Hermione savait que Voldemort ne lisait pas les pensées à distance. Qui avait bien pu le lui dire alors ?

« Brave toutou. Mon brave petit toutou. »

Draco écarquilla alors les yeux et Hermione comprit elle aussi. Harry avait été si furieux ce jour-là qu'il avait laissé une ouverture à Voldemort.

« Je ne te donnerai pas la marque des ténèbres ce soir. »

Draco recula d'un pas. Hermione se demanda comment il avait bien pu s'enfuir car de toute évidence Voldemort allait le tuer.

« Draco. Tu me déçois beaucoup. Reculer devant ton maître, ton père n'aurait jamais fait une telle chose. Tu as peur de moi ? Tu ne devrais pas car en vérité tu as fait plus pour moi que tu ne peux l'imaginer. Je vais te donner une mission et, si tu la réussis, cet été tu porteras fièrement la marque des ténèbres. Je ne te demande qu'une chose : veille sur Hermione Granger. Fais en sorte qu'il ne lui arrive rien. Si elle ne se casse qu'un ongle je te promets que je t'arrache le bras. Veille sur elle jusqu'à cet été. Et maintenant tu peux rentrer à Poudlard. »

Hermione regarda Dumbledore, ses sourcils ne formaient plus qu'un trait et il l'observa attentivement. Elle avait cette étrange impression qu'il tentait de rentrer dans sa tête. Puis il lui sourit faussement, se voulant rassurant, mais elle était loin d'être rassurée.

Le mangemort ouvrit la seule porte de sortie quand Voldemort ajouta : « Attends. Deux petits détails : si tu le souhaites tu peux t'afficher avec cette fille. Tu as mon consentement. Et le plus important : si Dumbledore te pose des questions ou tente d'entrer dans ton esprit, laisse ce vieil imbécile faire à sa guise. Je t'envie, j'aimerai voir l'expression qu'il aura à ce moment-là. »

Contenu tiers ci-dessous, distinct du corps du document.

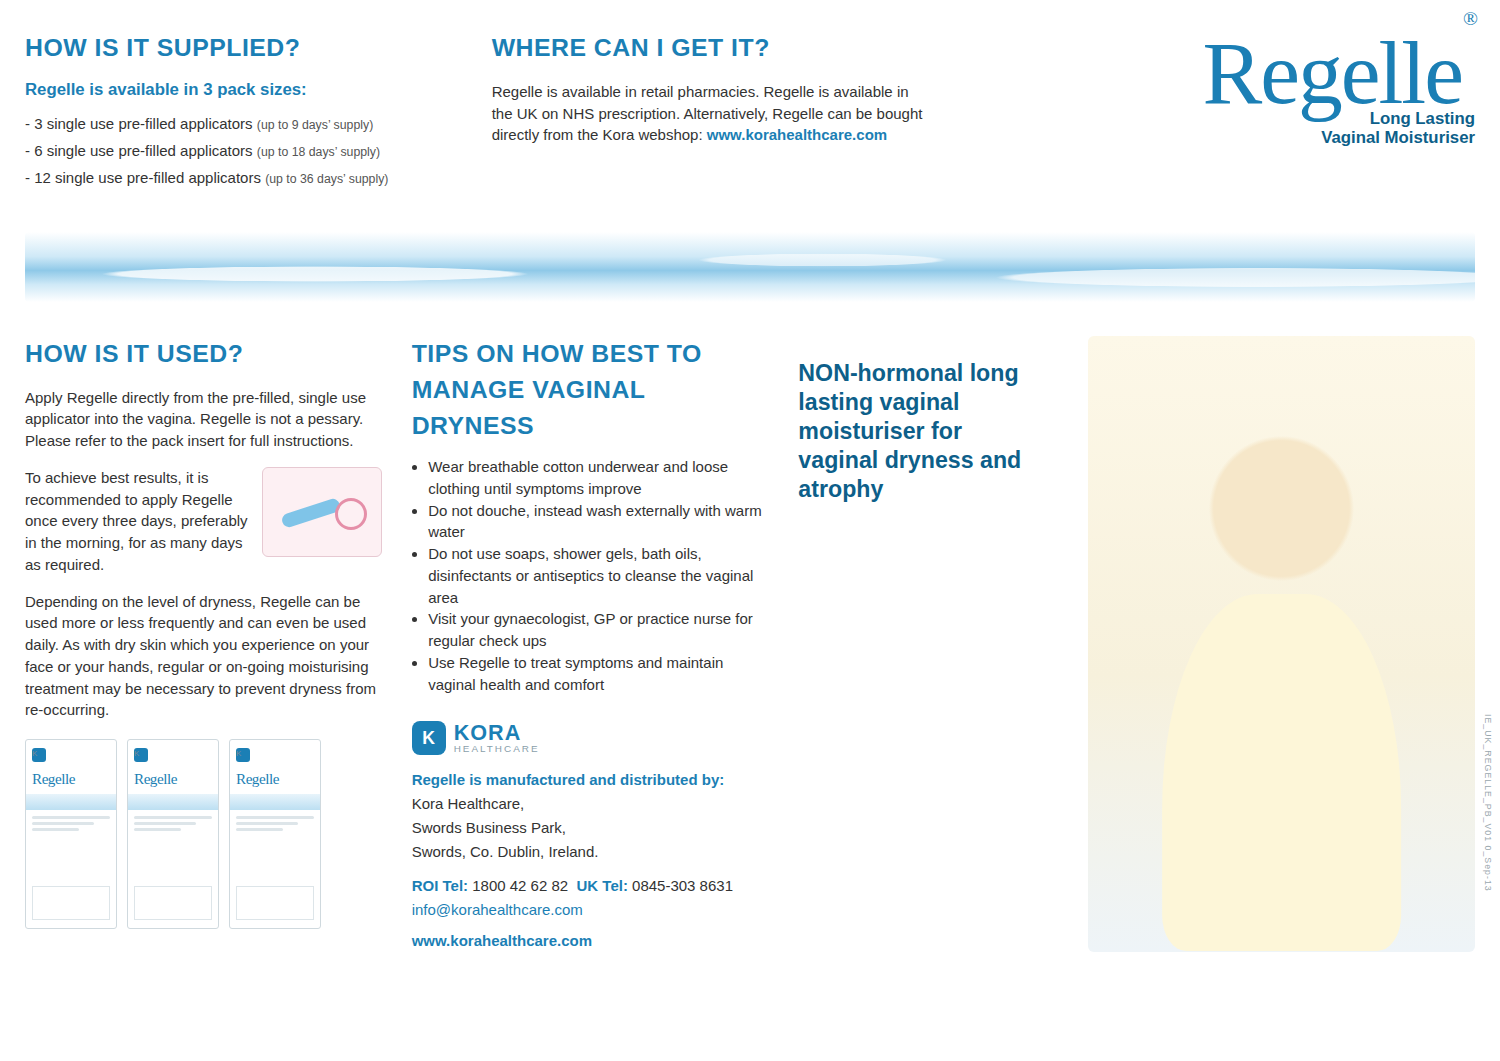How is it supplied?
Regelle is available in 3 pack sizes:
- 3 single use pre-filled applicators (up to 9 days’ supply)
- 6 single use pre-filled applicators (up to 18 days’ supply)
- 12 single use pre-filled applicators (up to 36 days’ supply)
Where can I get it?
Regelle is available in retail pharmacies. Regelle is available in the UK on NHS prescription. Alternatively, Regelle can be bought directly from the Kora webshop: www.korahealthcare.com
Regelle®
Long Lasting
Vaginal Moisturiser
How is it used?
Apply Regelle directly from the pre-filled, single use applicator into the vagina. Regelle is not a pessary. Please refer to the pack insert for full instructions.
To achieve best results, it is recommended to apply Regelle once every three days, preferably in the morning, for as many days as required.
Depending on the level of dryness, Regelle can be used more or less frequently and can even be used daily. As with dry skin which you experience on your face or your hands, regular or on-going moisturising treatment may be necessary to prevent dryness from re-occurring.
K
Regelle
K
Regelle
K
Regelle
Tips on how best to manage vaginal dryness
Wear breathable cotton underwear and loose clothing until symptoms improve
Do not douche, instead wash externally with warm water
Do not use soaps, shower gels, bath oils, disinfectants or antiseptics to cleanse the vaginal area
Visit your gynaecologist, GP or practice nurse for regular check ups
Use Regelle to treat symptoms and maintain vaginal health and comfort
K
KORA HEALTHCARE
Regelle is manufactured and distributed by:
Kora Healthcare,
Swords Business Park,
Swords, Co. Dublin, Ireland.
ROI Tel: 1800 42 62 82 UK Tel: 0845-303 8631
info@korahealthcare.com
www.korahealthcare.com
NON-hormonal long lasting vaginal moisturiser for vaginal dryness and atrophy
IE_UK_REGELLE_PB_V01 0_Sep-13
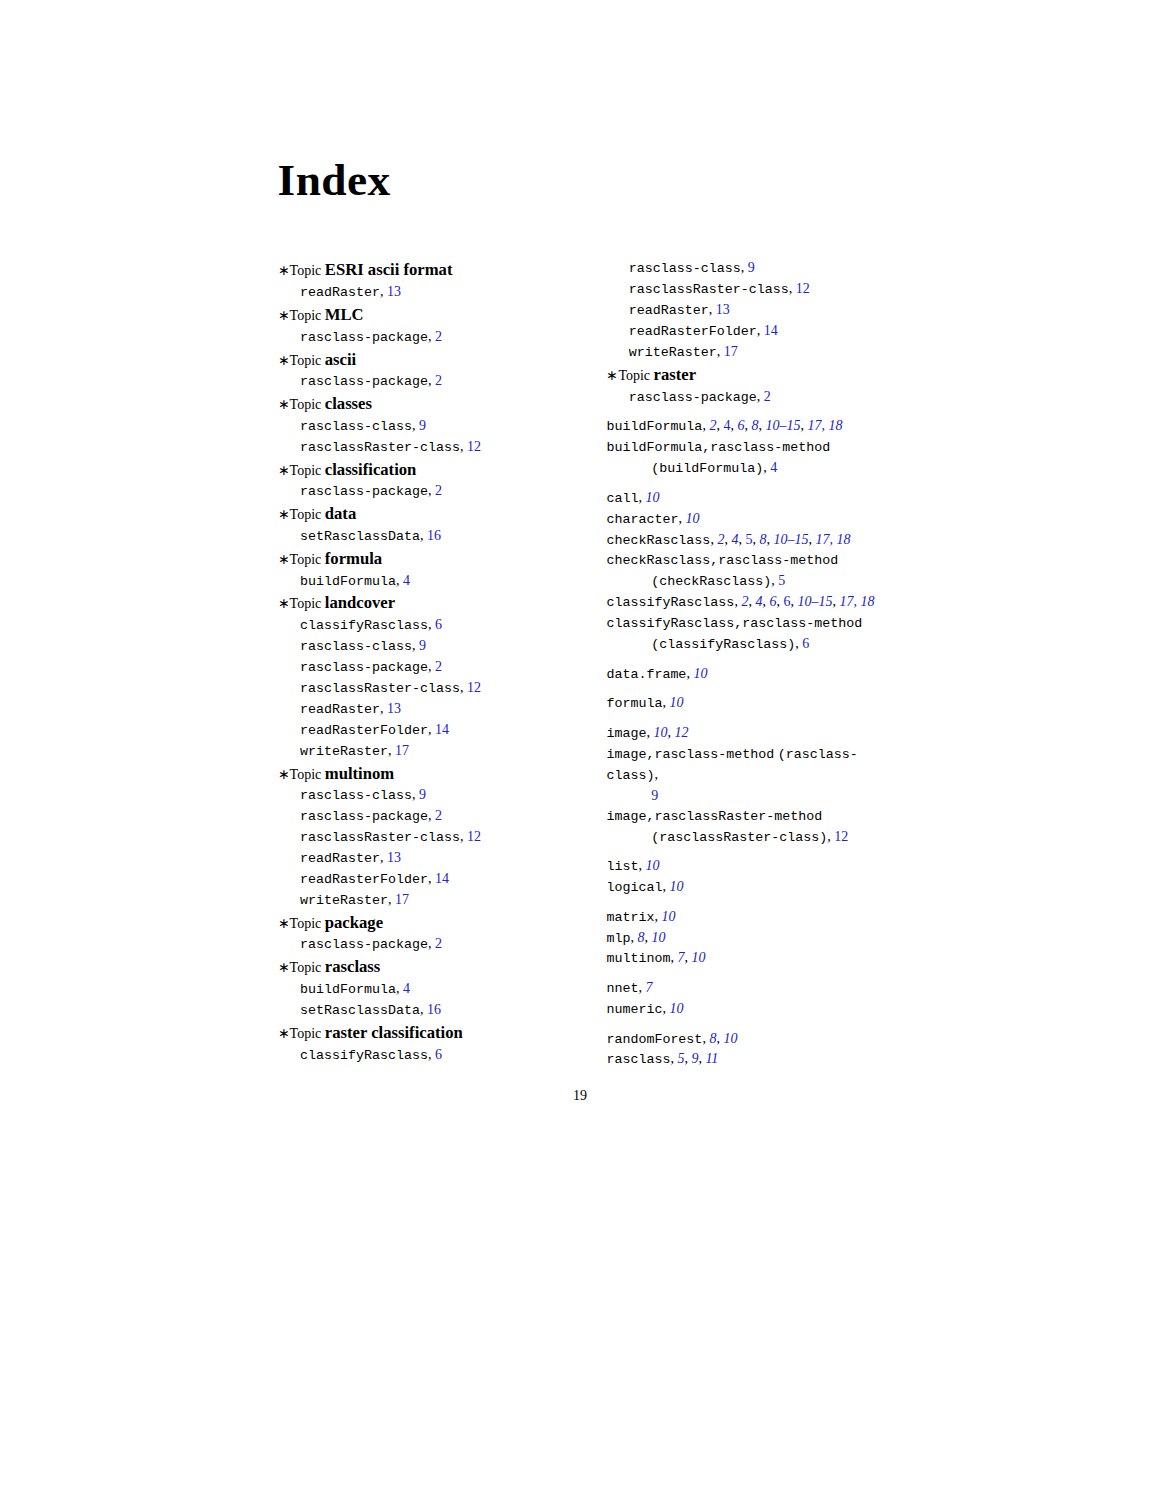Index
∗Topic ESRI ascii format
readRaster, 13
∗Topic MLC
rasclass-package, 2
∗Topic ascii
rasclass-package, 2
∗Topic classes
rasclass-class, 9
rasclassRaster-class, 12
∗Topic classification
rasclass-package, 2
∗Topic data
setRasclassData, 16
∗Topic formula
buildFormula, 4
∗Topic landcover
classifyRasclass, 6
rasclass-class, 9
rasclass-package, 2
rasclassRaster-class, 12
readRaster, 13
readRasterFolder, 14
writeRaster, 17
∗Topic multinom
rasclass-class, 9
rasclass-package, 2
rasclassRaster-class, 12
readRaster, 13
readRasterFolder, 14
writeRaster, 17
∗Topic package
rasclass-package, 2
∗Topic rasclass
buildFormula, 4
setRasclassData, 16
∗Topic raster classification
classifyRasclass, 6
rasclass-class, 9
rasclassRaster-class, 12
readRaster, 13
readRasterFolder, 14
writeRaster, 17
∗Topic raster
rasclass-package, 2
buildFormula, 2, 4, 6, 8, 10–15, 17, 18
buildFormula,rasclass-method
(buildFormula), 4
call, 10
character, 10
checkRasclass, 2, 4, 5, 8, 10–15, 17, 18
checkRasclass,rasclass-method
(checkRasclass), 5
classifyRasclass, 2, 4, 6, 6, 10–15, 17, 18
classifyRasclass,rasclass-method
(classifyRasclass), 6
data.frame, 10
formula, 10
image, 10, 12
image,rasclass-method (rasclass-class),
9
image,rasclassRaster-method
(rasclassRaster-class), 12
list, 10
logical, 10
matrix, 10
mlp, 8, 10
multinom, 7, 10
nnet, 7
numeric, 10
randomForest, 8, 10
rasclass, 5, 9, 11
19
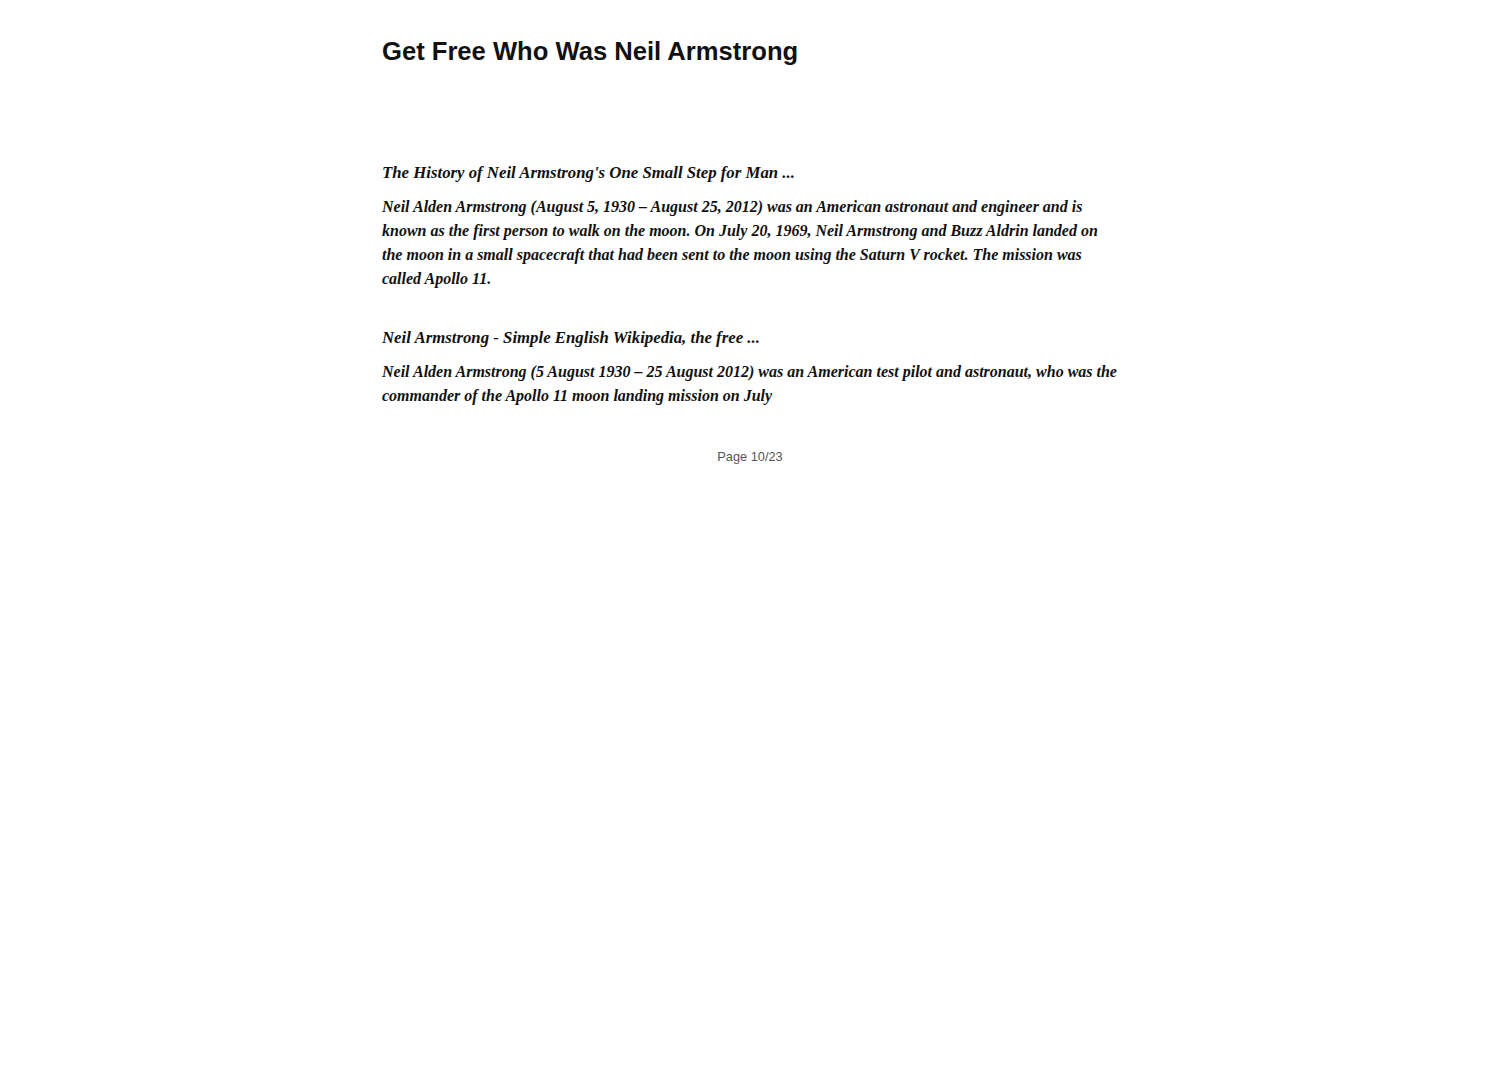Get Free Who Was Neil Armstrong
The History of Neil Armstrong's One Small Step for Man ...
Neil Alden Armstrong (August 5, 1930 – August 25, 2012) was an American astronaut and engineer and is known as the first person to walk on the moon. On July 20, 1969, Neil Armstrong and Buzz Aldrin landed on the moon in a small spacecraft that had been sent to the moon using the Saturn V rocket. The mission was called Apollo 11.
Neil Armstrong - Simple English Wikipedia, the free ...
Neil Alden Armstrong (5 August 1930 – 25 August 2012) was an American test pilot and astronaut, who was the commander of the Apollo 11 moon landing mission on July
Page 10/23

Et en effet, son expression n'avait rien de rassurant.

A suivre…

ooOoo

Ces paroles sont extraites de la chanson « Scar Tissue » des Red Hot Chili Peppers.

La traduction :

La cicatrice que, j'espère, tu as vue

Un sarcastique monsieur les connaît toutes

Ferme les yeux et je t'embrasserai

Car

Avec les oiseaux je partagerai

Avec les oiseaux je partagerai

Cette vue unique

J'aime beaucoup ce chapitre. Il marque un tournant dans la vie de Hermione et dans celle de Draco. Bisous.